Bu gazetecilerin en büyük özelliği kendilerini yabancıların kullanımına gönüllü açmalarıdır. Büyükelçilik, konsolosluk davetlerinde hep onlar ön sıradadır. Yabancı gazetecilerle ilk onlar temas kurar. Bazıları burs alıp Amerika'da eğitim görür. WikiLeaks belgelerinde onların adları XXX olarak geçer. Avrupa Birliği'nden para alıp makale yazarlar. Evlerinde onları ağırlarlar. Açın bakın Karen Fogg'un yazışmalarına, onları göreceksiniz.
Kısacası, olağan şüpheliler.
Ve yine devredeler.
Bir de Barney'den dinleyin
Eğer hemen arkasından bir randevum olmasa, salondan çıkar çıkmaz bir sonraki seansa girecektim 'Benim Hikayem'i yeniden izlemek için. O kadar beğendim... Bir kez daha izleyip, bu sefer diyaloglara, kıyafetlere, dekora, kaçırdığım ayrıntılara odaklanayım istiyordum. Bir de, tekrar izlediğimde aynı hissi verecek mi, yine su gibi akacak mı diye.
Ayrıca öyle çok ince uğraşılmış ayrıntı var ki filmde...
Trende kadının elinde tuttuğu 'Herzog' baskısının kapağı... 70'li yılların, 80'lerin, 90'ların değişen evleri, kıyafetleri, alışkanlıkları...

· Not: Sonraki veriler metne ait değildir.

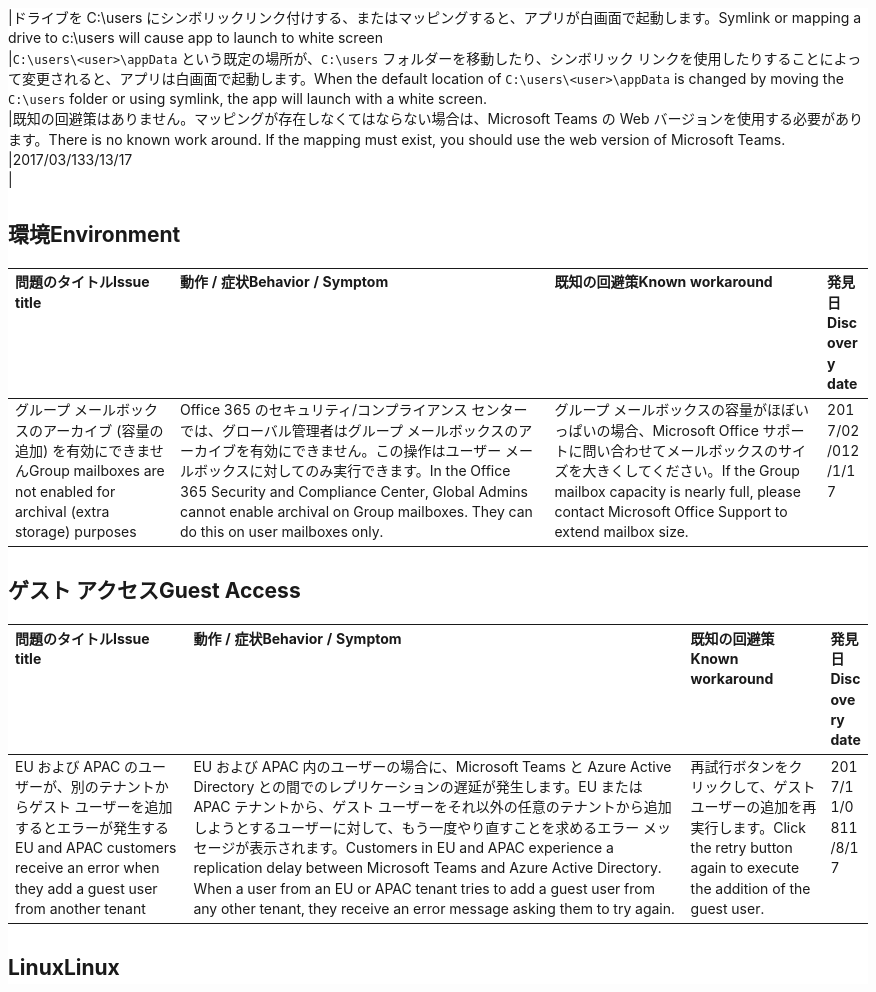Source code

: |<span data-ttu-id="408d0-441">ドライブを C:\users にシンボリックリンク付けする、またはマッピングすると、アプリが白画面で起動します。</span><span class="sxs-lookup"><span data-stu-id="408d0-441">Symlink or mapping a drive to c:\users will cause app to launch to white screen</span></span>  <br/> |<span data-ttu-id="408d0-442">`C:\users\<user>\appData` という既定の場所が、`C:\users` フォルダーを移動したり、シンボリック リンクを使用したりすることによって変更されると、アプリは白画面で起動します。</span><span class="sxs-lookup"><span data-stu-id="408d0-442">When the default location of `C:\users\<user>\appData` is changed by moving the `C:\users` folder or using symlink, the app will launch with a white screen.</span></span>   <br/> |<span data-ttu-id="408d0-p132">既知の回避策はありません。マッピングが存在しなくてはならない場合は、Microsoft Teams の Web バージョンを使用する必要があります。</span><span class="sxs-lookup"><span data-stu-id="408d0-p132">There is no known work around. If the mapping must exist, you should use the web version of Microsoft Teams.</span></span>   <br/> |<span data-ttu-id="408d0-445">2017/03/13</span><span class="sxs-lookup"><span data-stu-id="408d0-445">3/13/17</span></span>  <br/> |

## <a name="environment"></a><span data-ttu-id="408d0-446">環境</span><span class="sxs-lookup"><span data-stu-id="408d0-446">Environment</span></span>

|<span data-ttu-id="408d0-447">**問題のタイトル**</span><span class="sxs-lookup"><span data-stu-id="408d0-447">**Issue title**</span></span>|<span data-ttu-id="408d0-448">**動作 / 症状**</span><span class="sxs-lookup"><span data-stu-id="408d0-448">**Behavior / Symptom**</span></span>|<span data-ttu-id="408d0-449">**既知の回避策**</span><span class="sxs-lookup"><span data-stu-id="408d0-449">**Known workaround**</span></span>|<span data-ttu-id="408d0-450">**発見日**</span><span class="sxs-lookup"><span data-stu-id="408d0-450">**Discovery date**</span></span>|
|:-----|:-----|:-----|:-----|
|<span data-ttu-id="408d0-451">グループ メールボックスのアーカイブ (容量の追加) を有効にできません</span><span class="sxs-lookup"><span data-stu-id="408d0-451">Group mailboxes are not enabled for archival (extra storage) purposes</span></span>  <br/> |<span data-ttu-id="408d0-p133">Office 365 のセキュリティ/コンプライアンス センターでは、グローバル管理者はグループ メールボックスのアーカイブを有効にできません。この操作はユーザー メールボックスに対してのみ実行できます。</span><span class="sxs-lookup"><span data-stu-id="408d0-p133">In the Office 365 Security and Compliance Center, Global Admins cannot enable archival on Group mailboxes. They can do this on user mailboxes only.</span></span>  <br/> |<span data-ttu-id="408d0-454">グループ メールボックスの容量がほぼいっぱいの場合、Microsoft Office サポートに問い合わせてメールボックスのサイズを大きくしてください。</span><span class="sxs-lookup"><span data-stu-id="408d0-454">If the Group mailbox capacity is nearly full, please contact Microsoft Office Support to extend mailbox size.</span></span>  <br/> |<span data-ttu-id="408d0-455">2017/02/01</span><span class="sxs-lookup"><span data-stu-id="408d0-455">2/1/17</span></span>  <br/> |

## <a name="guest-access"></a><span data-ttu-id="408d0-456">ゲスト アクセス</span><span class="sxs-lookup"><span data-stu-id="408d0-456">Guest Access</span></span>

|<span data-ttu-id="408d0-457">**問題のタイトル**</span><span class="sxs-lookup"><span data-stu-id="408d0-457">**Issue title**</span></span>|<span data-ttu-id="408d0-458">**動作 / 症状**</span><span class="sxs-lookup"><span data-stu-id="408d0-458">**Behavior / Symptom**</span></span>|<span data-ttu-id="408d0-459">**既知の回避策**</span><span class="sxs-lookup"><span data-stu-id="408d0-459">**Known workaround**</span></span>|<span data-ttu-id="408d0-460">**発見日**</span><span class="sxs-lookup"><span data-stu-id="408d0-460">**Discovery date**</span></span>|
|:-----|:-----|:-----|:-----|
|<span data-ttu-id="408d0-461">EU および APAC のユーザーが、別のテナントからゲスト ユーザーを追加するとエラーが発生する</span><span class="sxs-lookup"><span data-stu-id="408d0-461">EU and APAC customers receive an error when they add a guest user from another tenant</span></span>    <br/> | <span data-ttu-id="408d0-p134">EU および APAC 内のユーザーの場合に、Microsoft Teams と Azure Active Directory との間でのレプリケーションの遅延が発生します。EU または APAC テナントから、ゲスト ユーザーをそれ以外の任意のテナントから追加しようとするユーザーに対して、もう一度やり直すことを求めるエラー メッセージが表示されます。</span><span class="sxs-lookup"><span data-stu-id="408d0-p134">Customers in EU and APAC experience a replication delay between Microsoft Teams and Azure Active Directory. When a user from an EU or APAC tenant tries to add a guest user from any other tenant, they receive an error message asking them to try again.</span></span>   <br/> |<span data-ttu-id="408d0-464">再試行ボタンをクリックして、ゲスト ユーザーの追加を再実行します。</span><span class="sxs-lookup"><span data-stu-id="408d0-464">Click the retry button again to execute the addition of the guest user.</span></span>  <br/> |<span data-ttu-id="408d0-465">2017/11/08</span><span class="sxs-lookup"><span data-stu-id="408d0-465">11/8/17</span></span>  <br/> |

## <a name="linux"></a><span data-ttu-id="408d0-466">Linux</span><span class="sxs-lookup"><span data-stu-id="408d0-466">Linux</span></span>

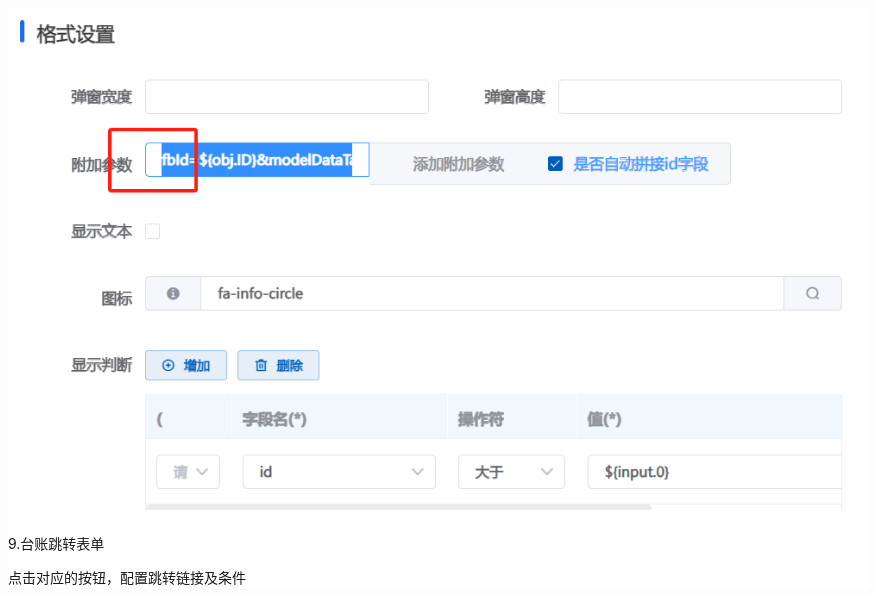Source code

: ![image-20250321190508880](../newPlateAll/image-20250321190508880.png)



9.台账跳转表单

点击对应的按钮，配置跳转链接及条件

Filmin içinde Kanada sinemasının ünlüleri de serpiştirilmiş. Bir bakıyorsunuz Denys Arcand, birden David Cronenberg ve Atom Egoyan küçük rollerde karşınıza çıkıyor.
Paul Giamatti elinden hiç düşürmediği purosuyla bohem bir gençlikten kötü bir yaşlılığa adım atan Barney. Zaten bu film de yıllar içinde yaşananların Barney'in hatırladığı şekli.
Çok ama çok güzel bir film. Çok naif bir kere. Hiçbir iddiası yok, bir hikayeyi baştan sonra anlatmak dışında.
Filtreleri, kamera kullanımı, ışıklar olağanüstü. Roma'da yenen yemekler, evler, açılan şaraplarla bir Ferzan Özpetek şölenini andırıyor önce, ardından diyaloglar, bazı espriler, filmin genel tonunda Woody Allen'ın eskilerini görüyorsunuz. Bundan güzel bir karışım olabilir mi?
Küçük sürprizler, bazen gözyaşları, tesadüfler... Her şey yerli yerinde, her şey dozunda kullanılmış. Hayat nasılsa, film de öyle. Ne eksik ne fazla. Ne abartılı ne minimal. Olduğu gibi. Belki de bu yüzden çok güzel.
Kırk yılın başında böyle bir film geliyor da insan koyup koyup tekrar izlemek istiyor işte...
Filmi yeniden izleyeceğim, bir de Mordechai Richler'ın aynı adlı romanını bir ara okuyacağım.